ECLI:NL:RBDHA:2024:6129

Rechtbank Den Haag

Datum uitspraak
28 maart 2024
Publicatiedatum
24 april 2024
Zaaknummer
AWB 23/8314
Instantie
Rechtbank Den Haag
Type
Uitspraak
Rechtsgebied
Bestuursrecht; Bestuursprocesrecht
Procedures
  • Eerste aanleg - enkelvoudig
Vindplaatsen
  • Rechtspraak.nl
AI samenvatting door LexboostAutomatisch gegenereerd

Afwijzing proceskostenvergoeding in bestuursrechtelijke procedure inzake faciliterend visum

In deze uitspraak van de Rechtbank Den Haag op 28 maart 2024, wordt het beroep van eiseres tegen de afwijzing van een proceskostenvergoeding in bezwaar beoordeeld. Eiseres, vertegenwoordigd door mr. J. van Bennekom, had een aanvraag ingediend voor een faciliterend visum om zich bij haar moeder te voegen. Het primaire besluit van 6 oktober 2022, waarin deze aanvraag werd afgewezen, was gebaseerd op onvoldoende bewijs van het doel en de omstandigheden van het verblijf. Eiseres maakte bezwaar tegen dit besluit en vroeg om vergoeding van de proceskosten.
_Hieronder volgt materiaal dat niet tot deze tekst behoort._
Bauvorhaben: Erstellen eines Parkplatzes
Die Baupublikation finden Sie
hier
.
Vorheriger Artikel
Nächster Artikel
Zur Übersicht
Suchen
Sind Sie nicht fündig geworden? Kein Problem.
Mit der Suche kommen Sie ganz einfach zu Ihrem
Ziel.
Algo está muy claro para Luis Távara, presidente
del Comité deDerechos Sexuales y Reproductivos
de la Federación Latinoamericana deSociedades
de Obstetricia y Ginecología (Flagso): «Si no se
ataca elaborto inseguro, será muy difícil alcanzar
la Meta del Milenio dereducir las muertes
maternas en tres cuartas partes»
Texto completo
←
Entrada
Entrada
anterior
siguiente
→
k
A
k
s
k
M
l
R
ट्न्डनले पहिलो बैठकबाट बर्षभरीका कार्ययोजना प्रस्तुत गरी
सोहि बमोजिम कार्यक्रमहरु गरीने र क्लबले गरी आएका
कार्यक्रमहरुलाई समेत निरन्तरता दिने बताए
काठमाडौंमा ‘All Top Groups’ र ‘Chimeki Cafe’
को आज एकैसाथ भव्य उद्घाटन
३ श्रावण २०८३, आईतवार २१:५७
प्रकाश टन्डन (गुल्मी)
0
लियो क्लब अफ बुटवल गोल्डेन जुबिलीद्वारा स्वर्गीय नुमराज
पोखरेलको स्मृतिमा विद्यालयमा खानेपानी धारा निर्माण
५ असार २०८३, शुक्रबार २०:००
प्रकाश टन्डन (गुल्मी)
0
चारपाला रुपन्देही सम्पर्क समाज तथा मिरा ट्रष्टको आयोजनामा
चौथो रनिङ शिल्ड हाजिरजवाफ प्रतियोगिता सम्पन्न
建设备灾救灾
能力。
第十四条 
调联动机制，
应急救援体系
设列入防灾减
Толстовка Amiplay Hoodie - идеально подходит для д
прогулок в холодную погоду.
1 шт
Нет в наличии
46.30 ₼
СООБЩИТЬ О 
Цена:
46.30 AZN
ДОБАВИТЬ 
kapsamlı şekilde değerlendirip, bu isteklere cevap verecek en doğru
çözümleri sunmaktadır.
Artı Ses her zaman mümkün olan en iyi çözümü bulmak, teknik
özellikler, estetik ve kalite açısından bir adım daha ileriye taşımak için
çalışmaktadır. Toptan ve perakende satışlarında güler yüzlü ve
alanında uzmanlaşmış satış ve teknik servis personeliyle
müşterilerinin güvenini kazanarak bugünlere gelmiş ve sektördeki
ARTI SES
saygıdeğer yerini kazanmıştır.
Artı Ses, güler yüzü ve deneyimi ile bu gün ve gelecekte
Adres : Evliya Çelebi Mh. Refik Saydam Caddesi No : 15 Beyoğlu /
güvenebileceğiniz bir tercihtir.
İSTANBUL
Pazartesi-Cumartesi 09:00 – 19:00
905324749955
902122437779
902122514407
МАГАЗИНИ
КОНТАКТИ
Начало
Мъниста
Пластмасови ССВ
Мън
Verweerder, de Minister van Buitenlandse Zaken, weigerde de proceskostenvergoeding met het bestreden besluit van 28 juni 2023, omdat het primaire besluit niet was herroepen wegens een aan verweerder te wijten onrechtmatigheid. De rechtbank oordeelt dat de afwijzing van de proceskostenvergoeding terecht was, omdat de herroeping van het primaire besluit niet voortkwam uit een verwijtbaar onrechtmatig besluit, maar uit nieuwe feiten die tijdens de bezwaarfase naar voren kwamen.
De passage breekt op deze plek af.